- _Text segment_:
▬▬▬▬▬▬

# TECO bucket stuck in air with busted hydraulic hose



## Lonewolf47 (Sep 4, 2011)

I have a Teco bucket truck that has a busted hydraulic hose in the upper boom. The bucket is about 12ft off the ground and I can't saddle the boom to remove it from the job to take it to the repair shop. Can anyone tell me a way to safely saddle the boom using the lower controls?
I added 5 gallons of hydraulic fluid trying to see if I could quickly saddle the boom and it would not move and all of the 5 gallons leaked out in what seemed like about 30 seconds. I thought about taking another one of my bucket trucks over and trying to find the busted hose but there are not many access holes in the upper boom. Please advise....:sad:


----------



## dakzaag (Jan 6, 2009)

I have never seen a boom truck that didn't have a release available for the operator to let them self down in such an emergency. 

One time I watched another outfit struggle with a similar situation for a whole day. They called out a mechanic who couldn't figure it out. They were about to dismantle the whole boom when I sent my mechanic over and he had the boom on the ground in about two minutes. 

Funniest thing I ever saw, my mechanic never went to a bunch of school or anything, but he could fix it if it moved. He spent about thirty seconds figuring out which hose to drain and lowered the bucket by draining the oil slowly. 

I just tell you this to help you realize that often there is more than one way to solve the problem. In our case, after he lowered the bucket for them, they started the truck and it worked perfectly.

▬▬▬▬▬▬

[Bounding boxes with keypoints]

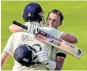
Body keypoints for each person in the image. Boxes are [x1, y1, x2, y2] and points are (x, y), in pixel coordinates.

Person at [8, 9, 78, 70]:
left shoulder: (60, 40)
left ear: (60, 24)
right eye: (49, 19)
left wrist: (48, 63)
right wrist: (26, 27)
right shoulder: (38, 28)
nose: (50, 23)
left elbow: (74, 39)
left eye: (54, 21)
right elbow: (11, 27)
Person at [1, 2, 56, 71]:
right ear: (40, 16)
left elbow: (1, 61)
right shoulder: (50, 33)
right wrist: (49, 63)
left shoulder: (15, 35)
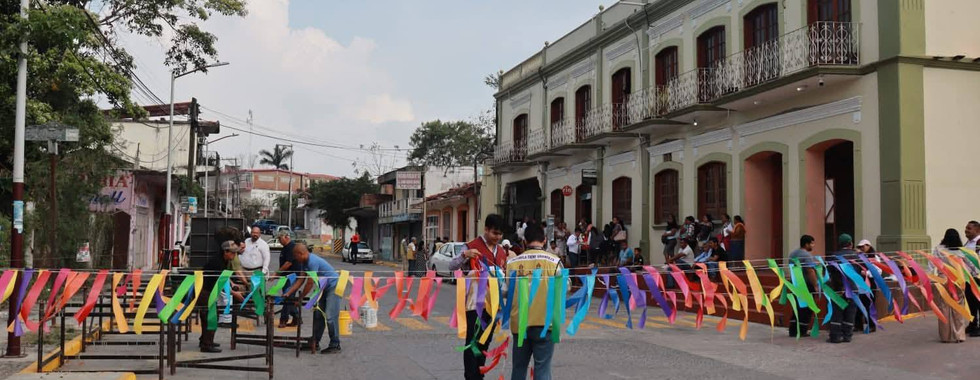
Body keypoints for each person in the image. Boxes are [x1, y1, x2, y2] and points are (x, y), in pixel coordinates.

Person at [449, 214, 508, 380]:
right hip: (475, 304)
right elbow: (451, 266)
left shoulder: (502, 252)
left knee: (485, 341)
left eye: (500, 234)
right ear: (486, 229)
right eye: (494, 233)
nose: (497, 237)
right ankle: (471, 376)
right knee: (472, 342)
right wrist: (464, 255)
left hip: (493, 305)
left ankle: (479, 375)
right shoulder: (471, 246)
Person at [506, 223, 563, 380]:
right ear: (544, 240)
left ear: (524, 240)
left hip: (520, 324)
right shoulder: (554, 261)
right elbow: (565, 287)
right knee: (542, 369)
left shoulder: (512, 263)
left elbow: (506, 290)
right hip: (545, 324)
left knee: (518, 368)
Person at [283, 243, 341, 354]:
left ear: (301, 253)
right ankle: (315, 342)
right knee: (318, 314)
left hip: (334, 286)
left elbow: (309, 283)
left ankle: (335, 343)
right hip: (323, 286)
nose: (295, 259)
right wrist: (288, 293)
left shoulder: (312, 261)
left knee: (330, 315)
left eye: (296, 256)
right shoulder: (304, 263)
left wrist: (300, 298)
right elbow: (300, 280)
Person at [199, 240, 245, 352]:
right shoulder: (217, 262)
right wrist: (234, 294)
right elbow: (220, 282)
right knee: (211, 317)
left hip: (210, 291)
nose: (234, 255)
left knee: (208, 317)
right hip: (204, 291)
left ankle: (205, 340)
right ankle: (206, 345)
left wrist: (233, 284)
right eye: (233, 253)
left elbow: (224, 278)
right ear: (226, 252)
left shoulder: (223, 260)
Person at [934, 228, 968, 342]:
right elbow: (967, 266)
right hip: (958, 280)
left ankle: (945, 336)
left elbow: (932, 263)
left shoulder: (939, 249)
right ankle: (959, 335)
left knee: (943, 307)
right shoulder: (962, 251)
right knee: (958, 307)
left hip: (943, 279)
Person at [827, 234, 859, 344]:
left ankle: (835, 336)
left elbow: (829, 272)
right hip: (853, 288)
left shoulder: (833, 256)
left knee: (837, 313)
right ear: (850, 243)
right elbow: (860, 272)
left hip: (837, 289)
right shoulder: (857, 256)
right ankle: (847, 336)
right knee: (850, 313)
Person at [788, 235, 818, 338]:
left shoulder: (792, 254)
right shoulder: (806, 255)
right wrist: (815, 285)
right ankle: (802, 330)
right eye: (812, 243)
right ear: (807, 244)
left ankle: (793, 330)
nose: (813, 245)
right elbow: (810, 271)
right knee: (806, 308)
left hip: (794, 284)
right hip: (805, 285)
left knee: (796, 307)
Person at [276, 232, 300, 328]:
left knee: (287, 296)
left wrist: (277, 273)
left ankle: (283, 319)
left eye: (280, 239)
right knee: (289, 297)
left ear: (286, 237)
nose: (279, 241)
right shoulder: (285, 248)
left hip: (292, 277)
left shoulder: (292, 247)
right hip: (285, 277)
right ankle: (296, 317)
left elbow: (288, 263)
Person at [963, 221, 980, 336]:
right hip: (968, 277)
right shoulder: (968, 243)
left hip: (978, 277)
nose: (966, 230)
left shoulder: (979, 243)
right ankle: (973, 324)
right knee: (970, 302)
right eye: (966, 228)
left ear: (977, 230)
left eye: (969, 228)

▬▬▬▬▬▬

- _Your instructions_: Write out the bucket truck thread word for word, beginning at the words "Funniest thing I" and stopping after "the oil slowly.".

- _Response to the task_:
Funniest thing I ever saw, my mechanic never went to a bunch of school or anything, but he could fix it if it moved. He spent about thirty seconds figuring out which hose to drain and lowered the bucket by draining the oil slowly.